Я закивала головой. Макс наконец-то рассказал мне хоть какую-то правду о себе. И мне было лестно, что это мне, а не какой-то из своих подружек он рассказал то, что, наверное, являлось для него чем-то важным. Я ведь правда не собиралась вступать туда. К тому же это была первая возможность вырваться за пределы моего уютного, спрессованного, фальсифицированного под настоящий мирка. Это была первая возможность увидеть, куда же всё-таки уезжают эти набитые, словно пуховы подушки, поезда.
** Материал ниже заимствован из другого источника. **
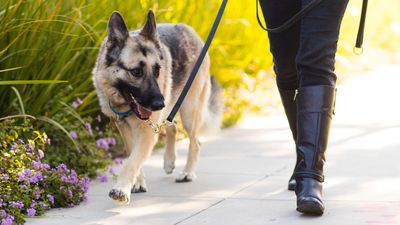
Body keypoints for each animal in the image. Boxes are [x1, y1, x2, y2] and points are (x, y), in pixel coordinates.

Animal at [92, 10, 223, 204]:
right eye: (136, 72)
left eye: (157, 71)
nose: (159, 104)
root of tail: (189, 30)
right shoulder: (124, 127)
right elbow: (133, 156)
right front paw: (137, 183)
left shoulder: (146, 131)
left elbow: (131, 161)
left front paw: (121, 189)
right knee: (172, 126)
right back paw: (169, 161)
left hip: (189, 111)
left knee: (195, 142)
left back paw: (187, 173)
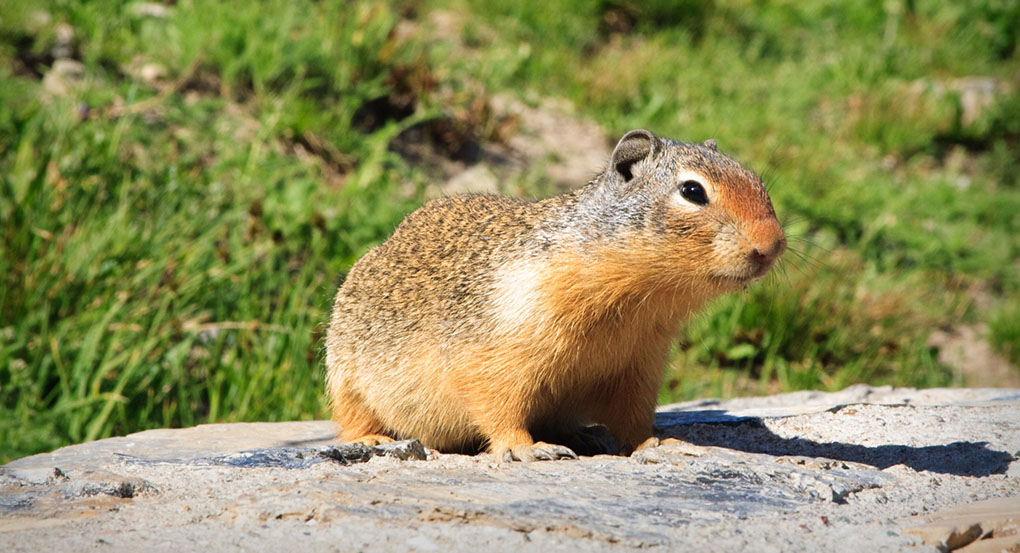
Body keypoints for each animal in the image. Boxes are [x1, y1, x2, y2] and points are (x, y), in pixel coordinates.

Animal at [322, 128, 783, 461]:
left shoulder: (639, 364)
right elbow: (498, 403)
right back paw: (373, 439)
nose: (773, 244)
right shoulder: (498, 350)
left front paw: (657, 443)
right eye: (692, 191)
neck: (638, 297)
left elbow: (633, 416)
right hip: (345, 377)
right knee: (351, 418)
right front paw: (527, 449)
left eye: (758, 181)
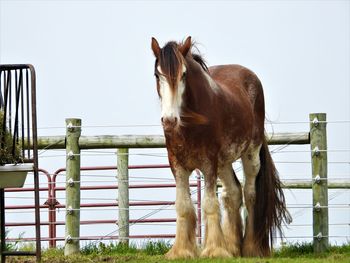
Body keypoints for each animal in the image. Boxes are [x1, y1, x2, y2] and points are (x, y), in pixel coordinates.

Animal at [150, 36, 290, 258]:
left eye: (183, 74)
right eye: (157, 74)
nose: (169, 121)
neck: (190, 122)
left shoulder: (209, 163)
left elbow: (209, 204)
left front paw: (214, 250)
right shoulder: (177, 165)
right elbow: (183, 206)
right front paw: (182, 251)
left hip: (250, 153)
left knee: (250, 194)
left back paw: (250, 248)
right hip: (224, 162)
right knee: (232, 193)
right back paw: (233, 247)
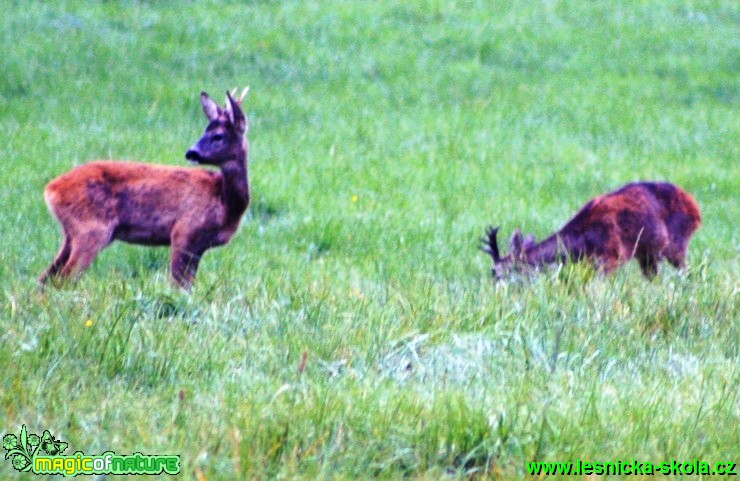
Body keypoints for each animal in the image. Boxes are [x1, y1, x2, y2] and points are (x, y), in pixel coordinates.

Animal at [38, 86, 251, 288]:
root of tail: (50, 189)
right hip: (91, 230)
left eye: (218, 136)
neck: (224, 202)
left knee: (45, 277)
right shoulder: (184, 230)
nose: (192, 152)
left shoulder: (198, 245)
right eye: (205, 132)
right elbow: (179, 284)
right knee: (65, 278)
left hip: (70, 234)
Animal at [482, 184, 704, 282]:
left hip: (676, 243)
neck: (581, 241)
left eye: (497, 271)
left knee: (689, 271)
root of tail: (696, 209)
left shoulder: (611, 257)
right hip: (647, 254)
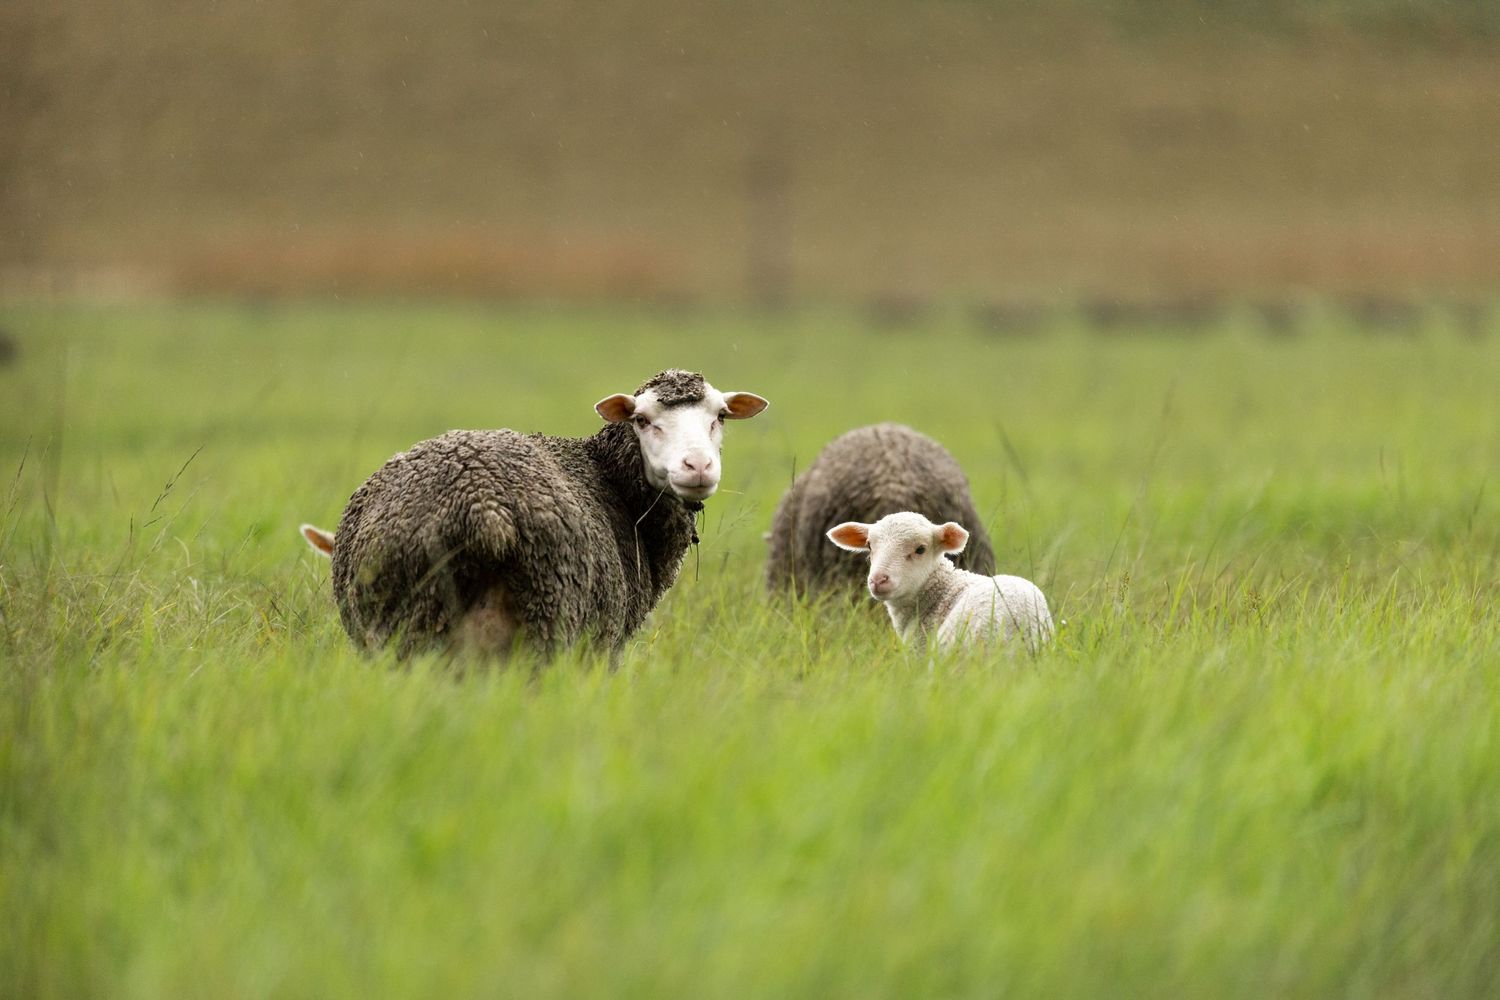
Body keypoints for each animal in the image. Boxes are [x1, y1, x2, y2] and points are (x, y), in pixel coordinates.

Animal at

- Я зайду за тобой ровно в десять – не проспи, - сказал Макс, ударив меня слегка по плечу.

5

Я тогда только перешла в заключительный класс своей гимназии, мечтала поскорее её закончить и поступить в Химкинский институт Культуры. В пятнадцать лет я решила научиться играть на скрипке. Понимая, что спохватилась я слишком поздно и поступить на музыкальное отделение мне уже и не светит, я всё же надеялась на вечную непредсказуемость и ироничность моей жизни. Около года я брала частные уроки у одной немолодой скрипачки, слишком красивой для того, чтобы быть скрипачкой и слишком странной для того, чтобы не стать ей. Высокая, с густыми рыжими волосами, звенящими колокольчиками струящимися по лопаткам и огромными серыми глазами – такими огромными, что казалось, будто в них растворено всё: и осенняя слякоть и дождь и грустное зимнее солнце – всё, что только может растворяться в глазах. Она никогда не называла мне своё имя, никогда не говорила о себе. Да я никогда и не спрашивала. В её доме всегда звучала музыка - она учила меня слушать её.
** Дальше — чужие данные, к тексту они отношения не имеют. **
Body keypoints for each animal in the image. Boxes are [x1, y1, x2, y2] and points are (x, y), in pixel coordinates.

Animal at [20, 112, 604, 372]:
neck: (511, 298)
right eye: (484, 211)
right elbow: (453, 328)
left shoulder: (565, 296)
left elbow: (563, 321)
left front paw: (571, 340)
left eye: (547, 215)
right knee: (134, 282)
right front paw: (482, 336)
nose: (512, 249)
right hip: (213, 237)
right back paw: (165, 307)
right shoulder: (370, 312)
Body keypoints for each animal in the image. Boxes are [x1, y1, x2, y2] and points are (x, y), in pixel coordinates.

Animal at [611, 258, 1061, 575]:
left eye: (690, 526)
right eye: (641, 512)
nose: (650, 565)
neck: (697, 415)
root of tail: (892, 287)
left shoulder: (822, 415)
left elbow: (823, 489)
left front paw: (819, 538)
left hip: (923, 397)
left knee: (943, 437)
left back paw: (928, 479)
- Знаешь, музыка – это разговор с Богом, - говорила мне она, - когда я хочу говорить с Богом, и только с Ним, я включаю эту музыку. И мне хочется верить, что Бог слышит меня, а если и не слышит, то хотя бы видит движение моих губ. А для Него ведь этого достаточно. Правда? Ты тоже должна научиться слышать эту музыку, потому что только через неё можно вообще хоть чему-то научиться. Хоть что-то услышать. И хоть что-то найти.
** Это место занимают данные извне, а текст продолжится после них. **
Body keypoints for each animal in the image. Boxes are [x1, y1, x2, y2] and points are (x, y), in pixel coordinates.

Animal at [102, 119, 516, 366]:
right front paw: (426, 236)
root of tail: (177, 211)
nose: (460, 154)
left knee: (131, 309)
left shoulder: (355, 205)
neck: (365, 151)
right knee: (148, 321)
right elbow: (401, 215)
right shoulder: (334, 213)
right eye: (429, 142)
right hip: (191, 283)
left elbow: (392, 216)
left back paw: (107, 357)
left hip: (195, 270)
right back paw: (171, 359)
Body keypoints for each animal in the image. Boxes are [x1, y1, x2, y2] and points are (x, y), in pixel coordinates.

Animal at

 Всё в ней было какое-то необычное: как она говорила, двигалась, как смотрела, даже, когда она подносила чашку к губам, она делала это так, словно за ней в этот момент следил, подняв многозначительные пальцы вверх, весь мир. Она никогда не смотрела на меня, мне постоянно казалось, что она заглядывает куда-то внутрь себя, словно пытается что-то понять там. И скрипку она держала так, словно это бабочка, желающая упорхнуть, и бьющаяся в её ладонях. А она, до боли желая сохранить её, крепко держит за тоненькое тельце, но, боясь сломать крылышки, держит осторожно, двумя дрожащими пальцами. Мне было страшно даже смотреть на неё – на её скрипку – не то, что касаться, словно мой неосторожный поворот головы или слишком грубый вздох, может поломать её. Её, и то единочество, что создавали они, единочество, в котором я часто ощущала себя лишней, ненужной деталью и без того идеально сконструированного автомобиля. Наверно именно поэтому я сразу и бросила заниматься скрипкой, как только поняла, что не смогу поступить на оркестровое отделение.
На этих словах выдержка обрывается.